Роберт, считавший себя оплотом здравого смысла, стоял до этого у входной двери, придерживая ее в распахнутом состоянии, чтобы удобно было входить с двумя детьми на руках, но при этом вскрике он не выдержал… Со всех ног кинулся к группе у машины и в два прыжка ее достиг. И тоже застыл с остановившимся дыханием, уставившись новорожденной в глаза.
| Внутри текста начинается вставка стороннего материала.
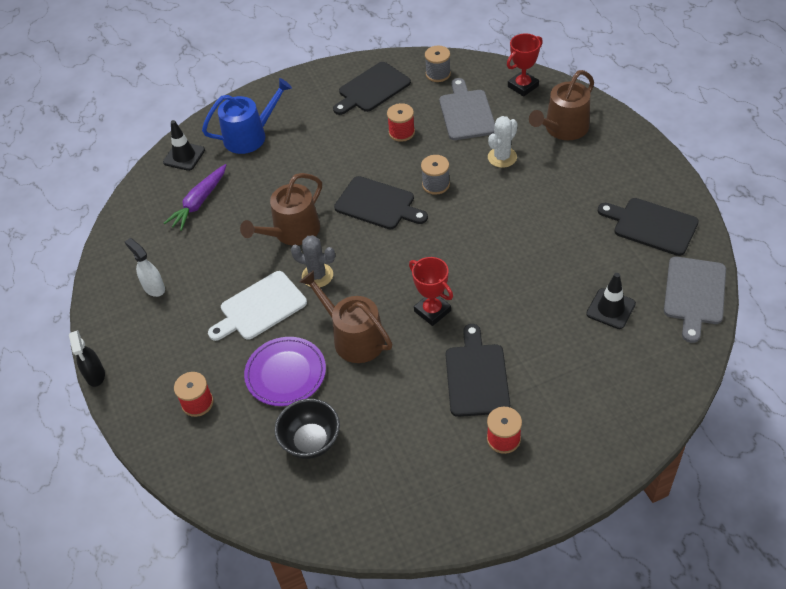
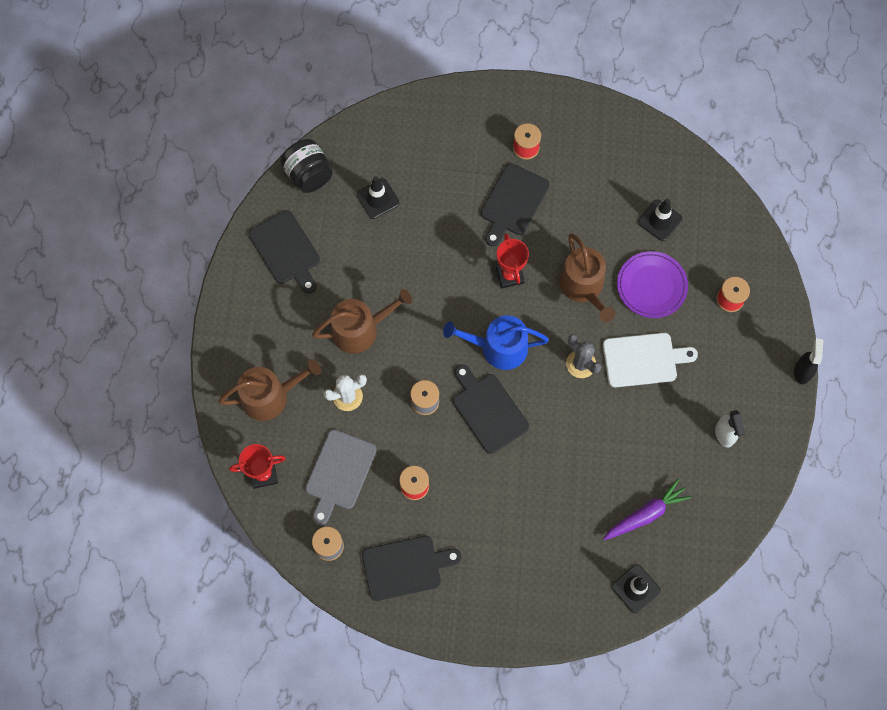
camera: 155 degrees left, 20 degrees up
(250, 136) = (559, 576): blue watering can -> blue watering can (498, 348)
(292, 232) = (578, 424): brown watering can -> brown watering can (360, 329)
(311, 441) = (659, 220): black bowl -> black traffic cone
(694, 294) = (308, 175): grey cutting board -> black jar

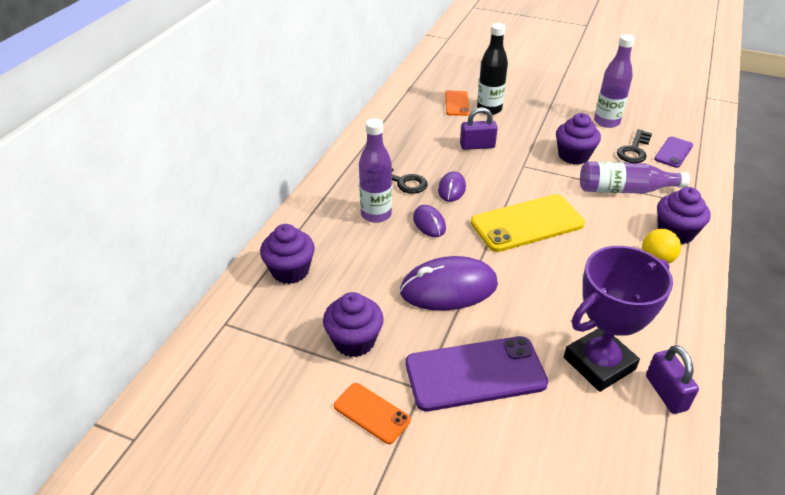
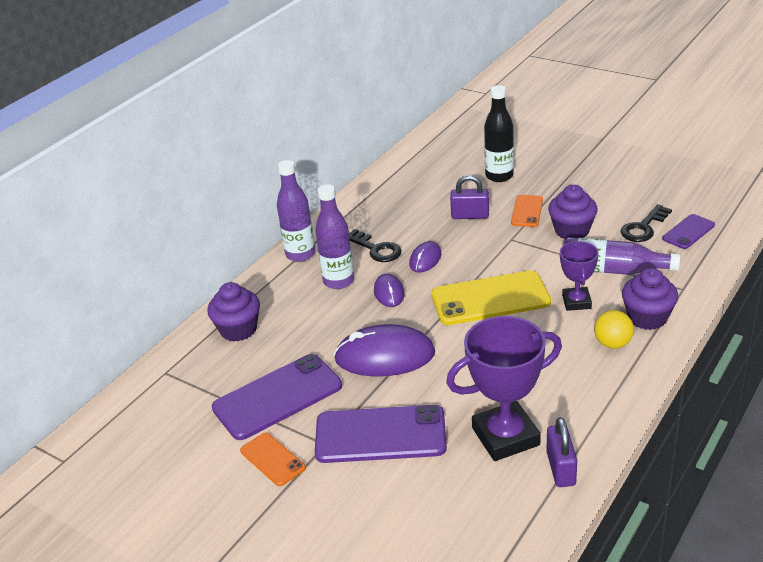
camera: 15 degrees right, 5 degrees down
(354, 341) = (277, 397): purple cupcake -> purple phone
(457, 103) = (466, 168): orange phone -> orange phone (527, 211)
(606, 122) = (626, 195): purple bottle -> purple bottle (300, 254)
(606, 221) = (576, 302): none -> purple trophy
Младенец-мальчик, обделенный вниманием в пользу сестры, сердито заревел от ревности. А Клод прижал девочку к себе, словно скрывая ото всех немыслимое сокровище, и побежал с ней в дом, будто опасаясь, что ее отнимут. За ним кинулся Фредик с плачем и криком:
– Дай маму мне!!!
Вышедшая из ступора Роберта наклонилась над малышом, начала целовать его в обе тугие щечки.
– Не плачь, красавец! Зато ты моим любимчиком будешь. И еще неизвестно, перевесят ли три мужчины одну женщину в желании баловать и миловать. Ты так похож на своего папу, что я будто вернулась на тридцать два года назад и снова держу его на руках. Только теперь я больше знаю и умею.
Глаза мальчика не были осмысленными, как у девочки. Он был глупеньким, как и полагается девятимесячному крохе. И сердце бабушки буквально колотилось о него в экстазе и восторге.
– Ты – мой лев, Леон! Пусть ты пока зеленоглазый котенок, но когда вырастешь, станешь красивым и мощным. За тебя не нужно будет бояться.
Так бабушка на крыльце дома придумала имя внуку.
Ну а девочке – тут и думать нечего. Софья родилась в другом теле – своей дочурки, в каком-то мистическом смысле слова, а не в обычном, генетическом.
Георгий – начальник охраны криминального авторитета Иллариона – с женой Асей (так называл Настю только он) уже третий день жили в Москве.